SmolVLA-PickOrange

针对 LeIsaac SO-101 PickOrange 任务 LoRA-free 微调的 SmolVLA 策略 — 自训 15k step（main，sweep best）。 A fine-tuned SmolVLA policy on the LeIsaac SO-101 PickOrange task. main = step-15000 (sweep best), full-parameter from lerobot/smolvla_base.

🔗 项目仓库 / Project repos：

vitorcen/isaaclab-experience — Isaac Lab + LeIsaac 多策略横评（parent project）— 含 7-baseline benchmark
vitorcen/LeIsaac-Training — LeIsaac fork（训练脚本 + 设计文档 / training scripts + design docs）

关于命名 / About the name：config.type=smolvla (LeRobot v1 SmolVLA implementation)，backbone 用 HuggingFaceTB/SmolVLM2-500M-Video-Instruct (SmolVLM2)。LeRobot 自己也叫 smolvla 而不是 smolvla2，所以仓库名沿用 SmolVLA-PickOrange。 config.type=smolvla (LeRobot v1 SmolVLA implementation) with HuggingFaceTB/SmolVLM2-500M-Video-Instruct backbone. LeRobot keeps the policy name smolvla (matching their naming), so this repo follows suit.

TL;DR

任务 / Task：Pick up the orange and place it on the plate — SO-101 单臂依次夹起 3 颗橙子并放盘子。
数据集 / Dataset：LightwheelAI/leisaac-pick-orange — 60 episode 遥操示范，30 fps，dual-cam 480×640。
架构 / Architecture：SmolVLA v1（450M），SmolVLM2-500M-Video-Instruct backbone + Action Expert，chunk_size=50。
训练 / Training：full-param 微调（无 LoRA），batch=8 / lr=1e-4 / 总 30k step 训练，30k 后明显过拟合。**main = step-15000 (sweep best)**。
评测 / Eval（Isaac Sim 5.1，5 round × 3 颗 = 15 颗，post-fix placement check）：
- 2/5 strict rounds, 8/15 oranges (53%), 133s avg ← 15k @ h=50
- 详见 vitorcen/isaaclab-experience README leaderboard

Checkpoint branches / ckpt 分支

Branch	Step	env rounds	oranges	avg s	备注
`main`	15000	2/5	8/15 (53%)	133s	sweep best ⭐
`ckpt-20k`	20000	0/5	6/15 (40%)	180s	(will be uploaded if needed)
`ckpt-25k`	25000	1/5	5/15 (33%)	160s	(will be uploaded if needed)
`ckpt-30k`	30000	0/5	4/15 (27%)	180s	overfit; 旧 main 已搬到此分支

Sweep 用 h=50 (= train chunk_size), 5 round × 5 ckpt = 75 ep on Isaac Sim 5.1，单一 RTX 4090。

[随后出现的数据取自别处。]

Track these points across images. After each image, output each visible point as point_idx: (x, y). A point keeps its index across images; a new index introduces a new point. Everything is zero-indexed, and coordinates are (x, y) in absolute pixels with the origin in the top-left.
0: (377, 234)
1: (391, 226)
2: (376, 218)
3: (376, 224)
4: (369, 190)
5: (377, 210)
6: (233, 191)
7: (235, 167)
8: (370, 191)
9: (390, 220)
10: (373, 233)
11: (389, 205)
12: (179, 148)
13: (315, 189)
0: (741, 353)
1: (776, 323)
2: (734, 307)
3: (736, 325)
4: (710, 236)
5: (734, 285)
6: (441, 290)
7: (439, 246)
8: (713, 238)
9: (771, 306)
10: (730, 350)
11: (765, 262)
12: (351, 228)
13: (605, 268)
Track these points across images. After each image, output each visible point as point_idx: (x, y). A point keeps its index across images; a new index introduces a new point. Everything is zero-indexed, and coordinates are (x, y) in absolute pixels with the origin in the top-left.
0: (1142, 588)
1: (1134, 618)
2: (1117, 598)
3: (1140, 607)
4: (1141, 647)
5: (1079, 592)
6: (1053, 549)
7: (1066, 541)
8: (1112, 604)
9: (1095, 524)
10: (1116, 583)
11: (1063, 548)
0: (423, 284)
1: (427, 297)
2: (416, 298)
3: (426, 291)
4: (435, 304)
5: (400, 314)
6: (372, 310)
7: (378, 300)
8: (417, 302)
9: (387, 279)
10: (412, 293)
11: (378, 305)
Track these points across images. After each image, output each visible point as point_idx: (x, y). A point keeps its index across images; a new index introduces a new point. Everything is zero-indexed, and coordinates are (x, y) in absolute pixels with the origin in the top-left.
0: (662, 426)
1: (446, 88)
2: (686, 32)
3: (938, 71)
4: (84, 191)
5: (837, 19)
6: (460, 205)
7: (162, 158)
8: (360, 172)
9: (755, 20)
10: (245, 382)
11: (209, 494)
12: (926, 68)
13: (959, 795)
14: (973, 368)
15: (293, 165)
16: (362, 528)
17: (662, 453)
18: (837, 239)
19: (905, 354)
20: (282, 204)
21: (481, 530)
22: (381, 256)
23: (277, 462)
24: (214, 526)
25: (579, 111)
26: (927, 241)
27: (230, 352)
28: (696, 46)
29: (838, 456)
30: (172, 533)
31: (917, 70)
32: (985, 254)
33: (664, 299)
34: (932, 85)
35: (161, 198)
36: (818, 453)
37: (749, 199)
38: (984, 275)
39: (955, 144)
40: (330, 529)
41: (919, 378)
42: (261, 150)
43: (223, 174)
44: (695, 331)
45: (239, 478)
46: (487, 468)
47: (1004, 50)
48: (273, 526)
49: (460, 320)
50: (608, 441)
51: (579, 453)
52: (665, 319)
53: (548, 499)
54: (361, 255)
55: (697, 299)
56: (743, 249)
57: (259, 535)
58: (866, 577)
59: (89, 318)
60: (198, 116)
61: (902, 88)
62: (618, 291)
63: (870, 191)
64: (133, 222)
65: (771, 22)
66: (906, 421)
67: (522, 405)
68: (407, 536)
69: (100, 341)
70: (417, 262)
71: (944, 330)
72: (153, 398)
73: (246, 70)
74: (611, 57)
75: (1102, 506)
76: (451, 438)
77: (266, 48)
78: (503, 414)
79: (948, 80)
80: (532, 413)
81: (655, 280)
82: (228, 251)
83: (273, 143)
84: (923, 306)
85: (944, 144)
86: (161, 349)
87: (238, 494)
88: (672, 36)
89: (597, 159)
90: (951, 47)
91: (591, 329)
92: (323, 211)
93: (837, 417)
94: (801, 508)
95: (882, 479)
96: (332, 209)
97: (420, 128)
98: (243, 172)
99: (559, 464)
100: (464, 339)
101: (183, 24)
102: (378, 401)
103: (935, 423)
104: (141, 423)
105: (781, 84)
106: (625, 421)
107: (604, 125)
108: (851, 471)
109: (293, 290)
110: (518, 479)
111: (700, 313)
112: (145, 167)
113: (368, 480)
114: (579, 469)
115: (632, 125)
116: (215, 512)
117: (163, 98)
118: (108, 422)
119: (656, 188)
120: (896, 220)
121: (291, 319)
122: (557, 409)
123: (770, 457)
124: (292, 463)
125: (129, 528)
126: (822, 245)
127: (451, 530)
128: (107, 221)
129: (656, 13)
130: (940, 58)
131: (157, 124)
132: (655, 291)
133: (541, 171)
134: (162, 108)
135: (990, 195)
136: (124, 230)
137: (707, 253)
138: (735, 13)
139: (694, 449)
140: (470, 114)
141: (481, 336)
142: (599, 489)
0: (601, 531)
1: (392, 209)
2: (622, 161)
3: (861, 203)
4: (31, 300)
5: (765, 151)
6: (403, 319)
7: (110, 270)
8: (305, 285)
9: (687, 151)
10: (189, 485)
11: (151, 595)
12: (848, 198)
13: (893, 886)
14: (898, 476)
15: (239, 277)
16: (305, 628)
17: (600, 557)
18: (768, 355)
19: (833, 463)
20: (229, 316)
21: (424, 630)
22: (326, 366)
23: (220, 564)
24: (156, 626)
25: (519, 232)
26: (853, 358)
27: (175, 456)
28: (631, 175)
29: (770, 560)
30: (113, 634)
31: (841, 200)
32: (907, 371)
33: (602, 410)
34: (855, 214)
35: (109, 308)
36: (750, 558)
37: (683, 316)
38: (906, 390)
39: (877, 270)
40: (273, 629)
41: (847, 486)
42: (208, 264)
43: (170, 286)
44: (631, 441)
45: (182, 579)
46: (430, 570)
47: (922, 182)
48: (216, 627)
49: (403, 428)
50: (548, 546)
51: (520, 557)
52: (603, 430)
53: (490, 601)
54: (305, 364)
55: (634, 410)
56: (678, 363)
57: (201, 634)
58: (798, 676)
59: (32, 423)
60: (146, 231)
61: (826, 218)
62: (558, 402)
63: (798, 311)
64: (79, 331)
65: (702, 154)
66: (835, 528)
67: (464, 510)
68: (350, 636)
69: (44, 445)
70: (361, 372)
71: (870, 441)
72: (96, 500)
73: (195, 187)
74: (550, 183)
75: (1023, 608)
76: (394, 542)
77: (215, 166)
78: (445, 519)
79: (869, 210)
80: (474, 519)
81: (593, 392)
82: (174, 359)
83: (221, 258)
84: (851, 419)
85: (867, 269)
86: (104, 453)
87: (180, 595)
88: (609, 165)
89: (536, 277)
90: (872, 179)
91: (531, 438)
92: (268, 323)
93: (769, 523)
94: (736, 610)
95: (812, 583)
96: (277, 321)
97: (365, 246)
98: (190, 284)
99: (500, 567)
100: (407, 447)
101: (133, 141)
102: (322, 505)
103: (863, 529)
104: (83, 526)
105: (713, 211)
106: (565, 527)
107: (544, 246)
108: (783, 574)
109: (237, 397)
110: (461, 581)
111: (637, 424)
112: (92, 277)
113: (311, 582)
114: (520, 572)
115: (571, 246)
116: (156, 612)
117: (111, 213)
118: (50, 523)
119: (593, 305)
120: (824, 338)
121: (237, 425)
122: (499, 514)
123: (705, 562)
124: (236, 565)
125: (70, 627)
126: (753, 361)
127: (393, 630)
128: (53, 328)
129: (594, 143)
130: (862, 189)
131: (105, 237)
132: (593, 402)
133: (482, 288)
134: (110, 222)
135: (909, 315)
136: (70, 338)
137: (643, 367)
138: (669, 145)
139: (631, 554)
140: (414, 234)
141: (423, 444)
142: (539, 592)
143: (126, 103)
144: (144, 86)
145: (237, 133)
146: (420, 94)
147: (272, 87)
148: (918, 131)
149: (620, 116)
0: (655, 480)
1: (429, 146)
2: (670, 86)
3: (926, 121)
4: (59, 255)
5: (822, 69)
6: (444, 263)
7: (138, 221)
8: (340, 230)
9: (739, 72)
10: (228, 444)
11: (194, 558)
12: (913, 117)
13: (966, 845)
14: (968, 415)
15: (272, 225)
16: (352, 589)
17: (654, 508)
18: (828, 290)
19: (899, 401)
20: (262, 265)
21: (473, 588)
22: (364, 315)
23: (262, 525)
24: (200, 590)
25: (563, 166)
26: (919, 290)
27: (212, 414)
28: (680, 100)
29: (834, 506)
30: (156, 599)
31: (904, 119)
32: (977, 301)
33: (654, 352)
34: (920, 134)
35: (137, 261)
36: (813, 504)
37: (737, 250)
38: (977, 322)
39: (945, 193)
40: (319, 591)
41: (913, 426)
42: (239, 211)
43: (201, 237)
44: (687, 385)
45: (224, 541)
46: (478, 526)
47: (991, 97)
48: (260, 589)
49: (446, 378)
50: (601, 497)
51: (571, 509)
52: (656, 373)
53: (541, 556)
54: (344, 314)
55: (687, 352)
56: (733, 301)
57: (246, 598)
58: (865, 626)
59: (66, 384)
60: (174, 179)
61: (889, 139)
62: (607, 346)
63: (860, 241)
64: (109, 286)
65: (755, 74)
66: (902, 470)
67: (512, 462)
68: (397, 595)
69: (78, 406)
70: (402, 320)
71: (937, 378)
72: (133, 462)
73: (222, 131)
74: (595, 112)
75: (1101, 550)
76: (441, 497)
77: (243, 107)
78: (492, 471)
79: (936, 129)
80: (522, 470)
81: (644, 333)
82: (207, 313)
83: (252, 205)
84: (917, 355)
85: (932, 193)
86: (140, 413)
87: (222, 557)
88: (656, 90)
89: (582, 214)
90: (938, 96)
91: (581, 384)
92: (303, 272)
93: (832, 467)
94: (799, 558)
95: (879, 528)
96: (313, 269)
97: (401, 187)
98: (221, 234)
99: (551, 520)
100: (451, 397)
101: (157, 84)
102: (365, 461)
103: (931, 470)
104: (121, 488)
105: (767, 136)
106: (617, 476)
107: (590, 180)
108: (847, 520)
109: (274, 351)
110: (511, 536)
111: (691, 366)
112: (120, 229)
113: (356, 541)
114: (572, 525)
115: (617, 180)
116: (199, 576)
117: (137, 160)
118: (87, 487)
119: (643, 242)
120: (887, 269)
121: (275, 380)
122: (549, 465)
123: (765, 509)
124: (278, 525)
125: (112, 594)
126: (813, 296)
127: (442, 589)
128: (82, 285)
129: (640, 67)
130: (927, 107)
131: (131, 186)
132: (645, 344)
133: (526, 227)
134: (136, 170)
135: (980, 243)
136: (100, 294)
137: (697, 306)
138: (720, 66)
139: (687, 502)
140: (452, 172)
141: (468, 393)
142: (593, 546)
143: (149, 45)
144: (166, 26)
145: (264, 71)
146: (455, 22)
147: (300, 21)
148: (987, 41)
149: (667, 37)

Ckpt sweep 曲线 / Ckpt sweep curve

15k 是最佳点：训得久了开始 overfit 60 ep 这个小数据集，过早（10k 以下）尚未学到完整 pick-place-pick-place 长程序列。

oranges/15
  9 |
  8 |          ⭐ 15k
  7 |
  6 |       ●  20k
  5 |          ●  25k
  4 |             ●  30k
  3 |
  2 |
  1 |●  10k
  0 +----------------------
    10  15  20  25  30  k step

推理 inference 配置

# 1. 启 LeRobot async policy server
bash server/start_server.sh --lerobot-only

# 2. 跑 LeIsaac PickOrange eval
POLICY_CHECKPOINT=wsagi/SmolVLA-PickOrange \
ACTION_HORIZON=50 \
EVAL_ROUNDS=5 EPISODE_LENGTH=120 MAX_ROUND_WALL_S=180 \
PROMPT="Pick up the orange and put it in the plate" \
conda run -n isaaclab python LeIsaac/scripts/evaluation/policy_inference.py \
    --task=LeIsaac-SO101-PickOrange-v0 \
    --policy_type=lerobot-smolvla \
    --policy_port=8080 \
    --policy_checkpoint_path=$POLICY_CHECKPOINT \
    --policy_action_horizon=$ACTION_HORIZON \
    --eval_rounds=$EVAL_ROUNDS --episode_length_s=$EPISODE_LENGTH \
    --max_round_wall_s=$MAX_ROUND_WALL_S \
    --policy_language_instruction="$PROMPT" \
    --device=cuda --enable_cameras

**关键 inference 参数 (per scripts/benchmark/baselines_action_horizon.tsv)**：

action_horizon=50（= train chunk_size，h=40 实测略弱）
选 branch main 拿 best；或 ckpt-30k / 任何 ckpt-Nk 拿对应阶段。

训练配方

Training recipe

项 / Item	值 / Value
Dataset	`LightwheelAI/leisaac-pick-orange` (60 ep, dual-cam 480×640 RGB + 6 DOF state, 30 Hz)
Policy	`smolvla` (LeRobot 实现)
Backbone	`HuggingFaceTB/SmolVLM2-500M-Video-Instruct` + Action Expert
`chunk_size` / `n_action_steps`	50 / 50
Batch size	8 (full-param, no LoRA)
Optimizer	AdamW, lr=1e-4
Steps	30000 (~14h on 4090) → main = 15000 (sweep best)
`video_backend`	`pyav`（torchcodec 长跑 segfault）
Image augmentation	无
Train expert only	False（全参数）

🚨 schema-free base 关键 fix：训练前必须用 prepare_base.sh 剥光 lerobot/smolvla_base 自带的 input_features / empty_cameras（默认 camera1/2/3 @ 256×256 会污染微调路径），否则训练时 schema 不对齐 → forward 报 KeyError 或 silent 训坏。

Eval 历史 / Eval history

版本	env rounds	oranges	avg s	备注
30k h=50 (旧 leaderboard)	1/3	5/9 (55%)	355s	sticky-OR + 3-round（旧 buggy 计数）
30k h=50 (post-fix 5-round)	0/5	4/15 (27%)	180s	真实 5-round + pre-step snapshot
15k h=50 (post-fix 5-round)	2/5	8/15 (53%)	133s	sweep best, 现 main ⭐